Data extracted from a collection:
________________
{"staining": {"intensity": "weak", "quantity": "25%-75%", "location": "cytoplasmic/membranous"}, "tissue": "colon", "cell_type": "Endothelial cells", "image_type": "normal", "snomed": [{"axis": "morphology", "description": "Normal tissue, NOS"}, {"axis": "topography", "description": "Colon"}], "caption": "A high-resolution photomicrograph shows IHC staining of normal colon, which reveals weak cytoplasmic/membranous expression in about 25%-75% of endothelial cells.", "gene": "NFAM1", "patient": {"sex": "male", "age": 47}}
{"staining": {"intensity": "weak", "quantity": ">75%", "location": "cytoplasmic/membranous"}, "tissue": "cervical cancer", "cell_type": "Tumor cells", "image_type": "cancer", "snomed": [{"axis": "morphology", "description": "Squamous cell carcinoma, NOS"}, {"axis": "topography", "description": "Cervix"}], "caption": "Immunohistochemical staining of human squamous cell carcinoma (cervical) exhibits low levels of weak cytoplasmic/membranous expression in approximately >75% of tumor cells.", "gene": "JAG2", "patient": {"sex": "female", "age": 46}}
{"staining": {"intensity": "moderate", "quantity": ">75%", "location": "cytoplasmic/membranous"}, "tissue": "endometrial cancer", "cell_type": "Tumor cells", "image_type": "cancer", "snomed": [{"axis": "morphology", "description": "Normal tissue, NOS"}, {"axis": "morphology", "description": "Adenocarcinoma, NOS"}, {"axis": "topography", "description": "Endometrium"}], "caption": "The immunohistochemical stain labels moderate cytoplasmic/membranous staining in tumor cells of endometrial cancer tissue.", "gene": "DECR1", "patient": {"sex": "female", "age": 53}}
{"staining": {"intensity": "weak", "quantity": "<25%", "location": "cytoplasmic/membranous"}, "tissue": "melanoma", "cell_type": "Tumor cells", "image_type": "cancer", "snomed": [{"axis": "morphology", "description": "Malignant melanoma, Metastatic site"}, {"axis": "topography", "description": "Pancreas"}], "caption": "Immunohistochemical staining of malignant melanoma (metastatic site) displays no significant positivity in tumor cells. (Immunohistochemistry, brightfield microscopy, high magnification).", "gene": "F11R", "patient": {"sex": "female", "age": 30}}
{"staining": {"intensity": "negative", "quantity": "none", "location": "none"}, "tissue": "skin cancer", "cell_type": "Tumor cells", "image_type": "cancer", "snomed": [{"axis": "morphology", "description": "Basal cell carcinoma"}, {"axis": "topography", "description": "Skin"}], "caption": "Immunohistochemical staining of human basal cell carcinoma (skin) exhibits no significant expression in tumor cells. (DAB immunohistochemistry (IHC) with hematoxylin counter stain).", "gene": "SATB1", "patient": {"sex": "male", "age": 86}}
________________
Instructions to follow:
Quote in full each line from the top of the records above through the line with "of human squamous"; stop after that line.

Completed exercise:
{"staining": {"intensity": "weak", "quantity": "25%-75%", "location": "cytoplasmic/membranous"}, "tissue": "colon", "cell_type": "Endothelial cells", "image_type": "normal", "snomed": [{"axis": "morphology", "description": "Normal tissue, NOS"}, {"axis": "topography", "description": "Colon"}], "caption": "A high-resolution photomicrograph shows IHC staining of normal colon, which reveals weak cytoplasmic/membranous expression in about 25%-75% of endothelial cells.", "gene": "NFAM1", "patient": {"sex": "male", "age": 47}}
{"staining": {"intensity": "weak", "quantity": ">75%", "location": "cytoplasmic/membranous"}, "tissue": "cervical cancer", "cell_type": "Tumor cells", "image_type": "cancer", "snomed": [{"axis": "morphology", "description": "Squamous cell carcinoma, NOS"}, {"axis": "topography", "description": "Cervix"}], "caption": "Immunohistochemical staining of human squamous cell carcinoma (cervical) exhibits low levels of weak cytoplasmic/membranous expression in approximately >75% of tumor cells.", "gene": "JAG2", "patient": {"sex": "female", "age": 46}}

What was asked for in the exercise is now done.